- _What to work on_: Go through the entries below and copy every line that holds the word "JSON".

- _Data listing_:
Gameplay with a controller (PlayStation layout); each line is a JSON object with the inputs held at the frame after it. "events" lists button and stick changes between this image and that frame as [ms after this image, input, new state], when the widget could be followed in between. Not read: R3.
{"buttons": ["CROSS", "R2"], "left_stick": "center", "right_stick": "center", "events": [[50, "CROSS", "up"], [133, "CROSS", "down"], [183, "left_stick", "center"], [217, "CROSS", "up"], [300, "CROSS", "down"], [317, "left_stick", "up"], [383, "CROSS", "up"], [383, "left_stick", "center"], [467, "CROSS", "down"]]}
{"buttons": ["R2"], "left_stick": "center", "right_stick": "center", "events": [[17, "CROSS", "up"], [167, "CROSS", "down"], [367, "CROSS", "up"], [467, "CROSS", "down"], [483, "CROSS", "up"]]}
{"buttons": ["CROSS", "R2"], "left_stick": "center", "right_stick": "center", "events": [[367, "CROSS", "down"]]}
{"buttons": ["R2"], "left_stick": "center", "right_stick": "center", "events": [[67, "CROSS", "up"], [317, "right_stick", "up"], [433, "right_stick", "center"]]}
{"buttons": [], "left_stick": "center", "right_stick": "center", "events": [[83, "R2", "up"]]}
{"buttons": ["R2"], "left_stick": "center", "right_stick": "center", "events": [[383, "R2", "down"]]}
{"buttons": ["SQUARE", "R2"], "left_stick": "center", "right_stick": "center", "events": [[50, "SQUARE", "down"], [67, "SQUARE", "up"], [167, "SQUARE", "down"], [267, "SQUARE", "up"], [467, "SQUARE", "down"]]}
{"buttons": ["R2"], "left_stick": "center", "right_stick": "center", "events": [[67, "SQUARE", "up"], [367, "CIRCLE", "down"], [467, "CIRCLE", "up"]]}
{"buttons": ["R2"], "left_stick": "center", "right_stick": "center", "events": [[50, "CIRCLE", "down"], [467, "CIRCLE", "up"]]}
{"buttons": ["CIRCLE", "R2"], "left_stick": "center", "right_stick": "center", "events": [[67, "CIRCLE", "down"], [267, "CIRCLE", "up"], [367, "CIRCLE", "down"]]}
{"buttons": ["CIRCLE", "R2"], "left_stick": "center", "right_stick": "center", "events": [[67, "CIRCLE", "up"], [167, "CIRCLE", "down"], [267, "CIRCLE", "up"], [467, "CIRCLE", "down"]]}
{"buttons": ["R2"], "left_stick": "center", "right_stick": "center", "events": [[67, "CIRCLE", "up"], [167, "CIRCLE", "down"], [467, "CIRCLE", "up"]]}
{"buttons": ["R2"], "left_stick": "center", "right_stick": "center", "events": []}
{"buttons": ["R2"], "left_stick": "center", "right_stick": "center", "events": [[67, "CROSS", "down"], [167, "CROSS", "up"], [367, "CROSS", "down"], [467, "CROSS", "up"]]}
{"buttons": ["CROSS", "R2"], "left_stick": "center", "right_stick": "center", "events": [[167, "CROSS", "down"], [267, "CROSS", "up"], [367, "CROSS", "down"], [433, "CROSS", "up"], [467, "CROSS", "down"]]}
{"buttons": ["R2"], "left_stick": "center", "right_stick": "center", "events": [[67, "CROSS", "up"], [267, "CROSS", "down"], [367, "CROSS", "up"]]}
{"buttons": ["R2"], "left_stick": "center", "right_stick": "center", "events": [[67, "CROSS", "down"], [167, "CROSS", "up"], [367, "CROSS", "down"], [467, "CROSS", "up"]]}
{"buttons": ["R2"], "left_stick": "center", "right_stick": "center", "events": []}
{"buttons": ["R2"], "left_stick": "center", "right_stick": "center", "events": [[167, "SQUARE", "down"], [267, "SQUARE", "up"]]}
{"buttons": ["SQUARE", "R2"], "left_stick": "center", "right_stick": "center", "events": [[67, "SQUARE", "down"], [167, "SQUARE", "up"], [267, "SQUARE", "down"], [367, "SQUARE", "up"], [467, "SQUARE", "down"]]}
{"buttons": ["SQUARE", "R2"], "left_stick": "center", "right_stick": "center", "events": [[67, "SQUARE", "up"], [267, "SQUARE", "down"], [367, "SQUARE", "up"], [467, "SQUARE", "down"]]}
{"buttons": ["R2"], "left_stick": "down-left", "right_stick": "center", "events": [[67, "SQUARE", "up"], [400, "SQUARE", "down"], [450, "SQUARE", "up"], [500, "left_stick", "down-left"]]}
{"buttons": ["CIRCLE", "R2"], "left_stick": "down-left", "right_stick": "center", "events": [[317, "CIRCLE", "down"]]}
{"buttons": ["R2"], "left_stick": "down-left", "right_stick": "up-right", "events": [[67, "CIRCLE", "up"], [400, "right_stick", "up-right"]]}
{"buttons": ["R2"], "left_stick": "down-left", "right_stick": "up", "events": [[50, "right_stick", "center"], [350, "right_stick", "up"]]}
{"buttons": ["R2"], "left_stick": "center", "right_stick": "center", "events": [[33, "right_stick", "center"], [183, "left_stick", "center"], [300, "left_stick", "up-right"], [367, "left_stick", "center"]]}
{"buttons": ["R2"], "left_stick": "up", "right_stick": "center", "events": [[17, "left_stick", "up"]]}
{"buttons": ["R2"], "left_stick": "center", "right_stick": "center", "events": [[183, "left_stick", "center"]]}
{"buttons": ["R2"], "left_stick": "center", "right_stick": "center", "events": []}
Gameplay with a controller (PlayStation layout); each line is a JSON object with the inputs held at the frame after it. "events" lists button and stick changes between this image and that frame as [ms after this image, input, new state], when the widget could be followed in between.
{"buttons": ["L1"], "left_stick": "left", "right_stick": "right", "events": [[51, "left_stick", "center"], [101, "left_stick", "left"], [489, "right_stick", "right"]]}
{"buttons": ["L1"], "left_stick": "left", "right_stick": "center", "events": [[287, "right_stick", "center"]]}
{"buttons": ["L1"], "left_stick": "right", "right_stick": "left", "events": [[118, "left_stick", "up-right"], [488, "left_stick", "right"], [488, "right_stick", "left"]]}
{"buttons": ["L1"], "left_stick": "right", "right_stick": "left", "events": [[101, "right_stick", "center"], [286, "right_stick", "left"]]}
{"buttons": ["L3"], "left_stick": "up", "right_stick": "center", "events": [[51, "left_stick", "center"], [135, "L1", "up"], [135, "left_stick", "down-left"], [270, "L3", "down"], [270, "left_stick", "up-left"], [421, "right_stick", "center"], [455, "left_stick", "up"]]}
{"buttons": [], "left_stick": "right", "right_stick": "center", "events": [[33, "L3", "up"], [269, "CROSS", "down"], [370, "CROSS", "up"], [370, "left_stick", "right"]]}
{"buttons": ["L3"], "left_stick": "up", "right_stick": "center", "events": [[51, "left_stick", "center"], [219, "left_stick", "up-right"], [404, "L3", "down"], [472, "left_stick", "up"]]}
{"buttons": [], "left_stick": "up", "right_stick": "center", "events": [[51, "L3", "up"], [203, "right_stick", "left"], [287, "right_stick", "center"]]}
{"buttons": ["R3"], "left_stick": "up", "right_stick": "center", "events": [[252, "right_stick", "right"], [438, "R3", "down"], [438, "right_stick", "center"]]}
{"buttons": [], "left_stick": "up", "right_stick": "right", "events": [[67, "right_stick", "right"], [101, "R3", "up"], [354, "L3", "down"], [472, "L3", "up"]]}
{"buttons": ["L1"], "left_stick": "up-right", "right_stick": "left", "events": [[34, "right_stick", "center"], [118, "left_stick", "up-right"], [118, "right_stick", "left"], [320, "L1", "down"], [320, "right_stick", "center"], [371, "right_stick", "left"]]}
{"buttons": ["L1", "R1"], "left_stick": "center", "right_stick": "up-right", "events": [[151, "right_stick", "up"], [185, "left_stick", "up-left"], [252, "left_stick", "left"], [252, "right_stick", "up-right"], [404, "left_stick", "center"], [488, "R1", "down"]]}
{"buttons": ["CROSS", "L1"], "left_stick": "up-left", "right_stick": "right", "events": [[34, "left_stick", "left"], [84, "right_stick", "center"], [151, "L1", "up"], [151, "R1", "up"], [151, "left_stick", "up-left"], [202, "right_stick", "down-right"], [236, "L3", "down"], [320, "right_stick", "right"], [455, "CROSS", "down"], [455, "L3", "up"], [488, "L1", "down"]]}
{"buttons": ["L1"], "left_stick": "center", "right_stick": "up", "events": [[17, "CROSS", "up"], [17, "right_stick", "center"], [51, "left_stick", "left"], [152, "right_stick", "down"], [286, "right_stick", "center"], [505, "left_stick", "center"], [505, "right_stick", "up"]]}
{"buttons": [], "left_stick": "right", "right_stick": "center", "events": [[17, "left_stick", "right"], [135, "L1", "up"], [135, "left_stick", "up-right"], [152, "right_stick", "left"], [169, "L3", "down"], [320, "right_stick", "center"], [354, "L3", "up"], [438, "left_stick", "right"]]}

- _Response to the task_:
Gameplay with a controller (PlayStation layout); each line is a JSON object with the inputs held at the frame after it. "events" lists button and stick changes between this image and that frame as [ms after this image, input, new state], when the widget could be followed in between. Not read: R3.
Gameplay with a controller (PlayStation layout); each line is a JSON object with the inputs held at the frame after it. "events" lists button and stick changes between this image and that frame as [ms after this image, input, new state], when the widget could be followed in between.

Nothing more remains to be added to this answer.